For her impact on the media industry, in 2008, Hauser was inducted into the Media Industry Newsletter's (MIN) Digital Hall of Fame, as well as named a Punch Sulzberger Fellow by the Columbia Journalism School.

In 2008, PEOPLE.com was named “Website of the Year: Entertainment” by Magazine Publishers of America (MPA). In 2008, Adweek gave PEOPLE its top digital honor: Magazine Website of the Year.

Hauser is an advocate for global women's and children's issues and an early funder of PBS documentary Half the Sky. She is chairman of the board of directors of GlobalGiving and is co-founder of GlobalGiving's New York Leadership Council. Hauser has challenged GlobalGiving to raise $1 billion for grassroots projects in the next five years. She also serves on the advisory board of Helpusadopt.org.
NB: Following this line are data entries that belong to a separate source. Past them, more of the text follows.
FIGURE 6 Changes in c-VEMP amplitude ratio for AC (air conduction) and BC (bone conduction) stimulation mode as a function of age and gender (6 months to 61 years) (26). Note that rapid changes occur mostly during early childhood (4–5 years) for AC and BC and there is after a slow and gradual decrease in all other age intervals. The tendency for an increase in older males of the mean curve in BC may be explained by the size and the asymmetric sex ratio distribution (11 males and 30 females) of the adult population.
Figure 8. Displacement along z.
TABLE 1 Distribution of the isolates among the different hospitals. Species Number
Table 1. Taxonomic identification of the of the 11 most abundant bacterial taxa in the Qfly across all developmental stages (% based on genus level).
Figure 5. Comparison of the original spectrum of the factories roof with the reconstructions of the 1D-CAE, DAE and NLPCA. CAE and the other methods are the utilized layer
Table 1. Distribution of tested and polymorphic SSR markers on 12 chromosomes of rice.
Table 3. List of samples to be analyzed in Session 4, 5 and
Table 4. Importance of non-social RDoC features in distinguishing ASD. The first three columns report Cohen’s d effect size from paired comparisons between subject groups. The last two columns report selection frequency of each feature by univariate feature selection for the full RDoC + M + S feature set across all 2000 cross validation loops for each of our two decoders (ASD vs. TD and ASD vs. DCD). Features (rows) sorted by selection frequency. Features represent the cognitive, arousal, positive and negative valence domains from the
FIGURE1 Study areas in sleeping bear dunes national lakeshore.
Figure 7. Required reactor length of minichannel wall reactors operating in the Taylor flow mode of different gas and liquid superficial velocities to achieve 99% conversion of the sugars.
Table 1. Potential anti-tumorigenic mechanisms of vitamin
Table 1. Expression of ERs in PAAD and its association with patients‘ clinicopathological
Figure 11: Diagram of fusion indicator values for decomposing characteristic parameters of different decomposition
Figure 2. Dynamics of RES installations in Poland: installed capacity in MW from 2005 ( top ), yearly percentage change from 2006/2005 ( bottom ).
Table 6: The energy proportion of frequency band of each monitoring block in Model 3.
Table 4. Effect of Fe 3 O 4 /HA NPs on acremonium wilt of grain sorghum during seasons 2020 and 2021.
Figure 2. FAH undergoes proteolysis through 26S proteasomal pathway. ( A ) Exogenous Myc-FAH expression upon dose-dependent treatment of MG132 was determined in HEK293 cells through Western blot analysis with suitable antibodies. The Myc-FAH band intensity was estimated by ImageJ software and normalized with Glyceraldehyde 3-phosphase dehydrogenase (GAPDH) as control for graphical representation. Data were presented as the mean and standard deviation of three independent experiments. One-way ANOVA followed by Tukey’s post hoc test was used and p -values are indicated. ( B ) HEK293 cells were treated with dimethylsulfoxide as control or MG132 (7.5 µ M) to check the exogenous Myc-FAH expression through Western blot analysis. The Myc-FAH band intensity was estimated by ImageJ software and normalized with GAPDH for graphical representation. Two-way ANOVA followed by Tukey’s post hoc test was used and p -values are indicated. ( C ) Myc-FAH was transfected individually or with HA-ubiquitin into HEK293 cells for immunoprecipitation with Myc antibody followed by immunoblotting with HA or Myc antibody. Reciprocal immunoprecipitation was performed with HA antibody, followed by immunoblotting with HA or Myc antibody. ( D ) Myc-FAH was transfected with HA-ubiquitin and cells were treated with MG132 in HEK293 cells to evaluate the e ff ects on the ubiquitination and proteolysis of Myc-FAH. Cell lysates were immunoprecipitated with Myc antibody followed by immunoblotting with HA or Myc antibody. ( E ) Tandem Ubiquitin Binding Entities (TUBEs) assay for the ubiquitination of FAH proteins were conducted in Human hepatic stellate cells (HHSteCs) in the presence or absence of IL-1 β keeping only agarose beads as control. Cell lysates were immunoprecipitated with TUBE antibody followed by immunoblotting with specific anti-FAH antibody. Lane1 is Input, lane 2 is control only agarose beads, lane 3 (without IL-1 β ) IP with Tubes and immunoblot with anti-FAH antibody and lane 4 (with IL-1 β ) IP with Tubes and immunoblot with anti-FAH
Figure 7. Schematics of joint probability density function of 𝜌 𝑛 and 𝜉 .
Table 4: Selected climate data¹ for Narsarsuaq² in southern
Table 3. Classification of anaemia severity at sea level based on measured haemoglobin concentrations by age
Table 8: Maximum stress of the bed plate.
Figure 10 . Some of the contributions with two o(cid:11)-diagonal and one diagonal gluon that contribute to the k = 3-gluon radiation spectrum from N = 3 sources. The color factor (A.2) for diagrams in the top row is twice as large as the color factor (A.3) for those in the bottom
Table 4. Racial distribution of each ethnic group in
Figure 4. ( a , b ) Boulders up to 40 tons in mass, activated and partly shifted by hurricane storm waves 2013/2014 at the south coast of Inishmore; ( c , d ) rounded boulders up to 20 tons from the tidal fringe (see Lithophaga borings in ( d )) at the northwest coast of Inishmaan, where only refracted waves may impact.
Hauser has mentored hundreds of women around the world. She serves as an advisor for Rent the Runway's Project Entrepreneur, a venture competition and educational program for female entrepreneurs. In that capacity, she created a template that assists women formulate their first pitch.

She is an advisory board member for the nonprofit WomenOne and supports TIA Girl Club and the 92Y Women inPower Fellowship.

In March 2016, Hauser was featured in Mogul's IAmAMogul campaign for "leading the way for all women to have a voice worldwide."

==Personal life==

Hauser and her husband of 20 years, Frank Hauser, live in Bedford, New York with their two sons.